▼▼▼
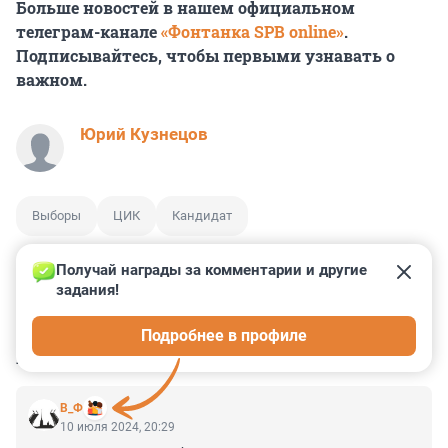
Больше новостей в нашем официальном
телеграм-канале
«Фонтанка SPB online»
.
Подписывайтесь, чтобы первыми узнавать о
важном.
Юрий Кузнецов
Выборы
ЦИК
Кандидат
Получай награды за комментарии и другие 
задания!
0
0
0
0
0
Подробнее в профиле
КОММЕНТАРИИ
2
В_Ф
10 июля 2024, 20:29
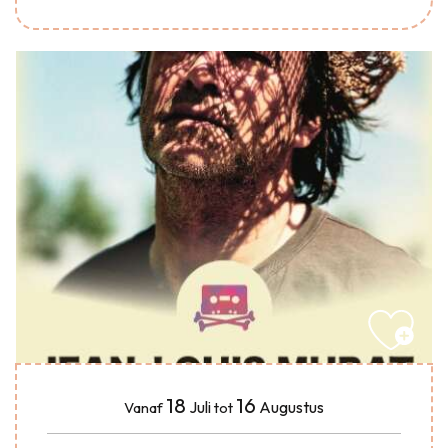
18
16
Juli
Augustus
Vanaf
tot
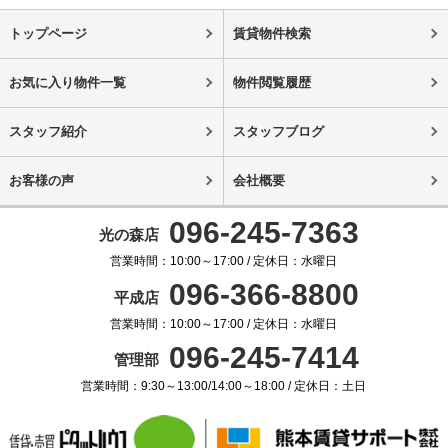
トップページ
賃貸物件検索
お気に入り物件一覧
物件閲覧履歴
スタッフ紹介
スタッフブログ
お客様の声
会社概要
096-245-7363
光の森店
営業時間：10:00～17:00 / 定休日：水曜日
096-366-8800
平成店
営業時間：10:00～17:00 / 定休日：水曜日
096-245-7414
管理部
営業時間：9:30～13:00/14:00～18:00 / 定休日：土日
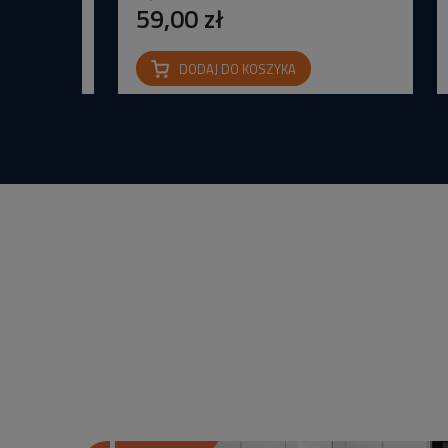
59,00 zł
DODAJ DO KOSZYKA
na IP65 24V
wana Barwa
▲▲▲
▼▼▼
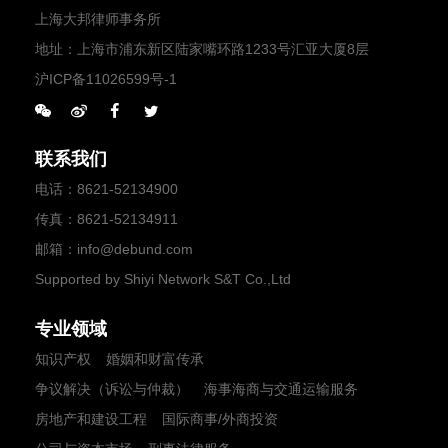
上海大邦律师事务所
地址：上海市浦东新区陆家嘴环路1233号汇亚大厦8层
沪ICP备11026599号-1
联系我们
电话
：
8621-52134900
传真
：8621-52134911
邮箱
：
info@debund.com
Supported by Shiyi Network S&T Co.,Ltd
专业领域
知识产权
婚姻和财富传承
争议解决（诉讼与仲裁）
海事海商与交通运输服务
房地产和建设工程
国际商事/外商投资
▲▲▲
• **Your task**:
Retype the lines word for word, starting with the line that contains "Больше новостей в нашем официальном" and going on through the line that contains "営業時間：9:30～13:00/14:00～18:00 / 定休日：土日". Leave the pictures out.

• **Answer section**:
Больше новостей в нашем официальном
телеграм-канале
«Фонтанка SPB online»
.
Подписывайтесь, чтобы первыми узнавать о
важном.
Юрий Кузнецов
Выборы
ЦИК
Кандидат
Получай награды за комментарии и другие 
задания!
0
0
0
0
0
Подробнее в профиле
КОММЕНТАРИИ
2
В_Ф
10 июля 2024, 20:29
18
16
Juli
Augustus
Vanaf
tot
トップページ
賃貸物件検索
お気に入り物件一覧
物件閲覧履歴
スタッフ紹介
スタッフブログ
お客様の声
会社概要
096-245-7363
光の森店
営業時間：10:00～17:00 / 定休日：水曜日
096-366-8800
平成店
営業時間：10:00～17:00 / 定休日：水曜日
096-245-7414
管理部
営業時間：9:30～13:00/14:00～18:00 / 定休日：土日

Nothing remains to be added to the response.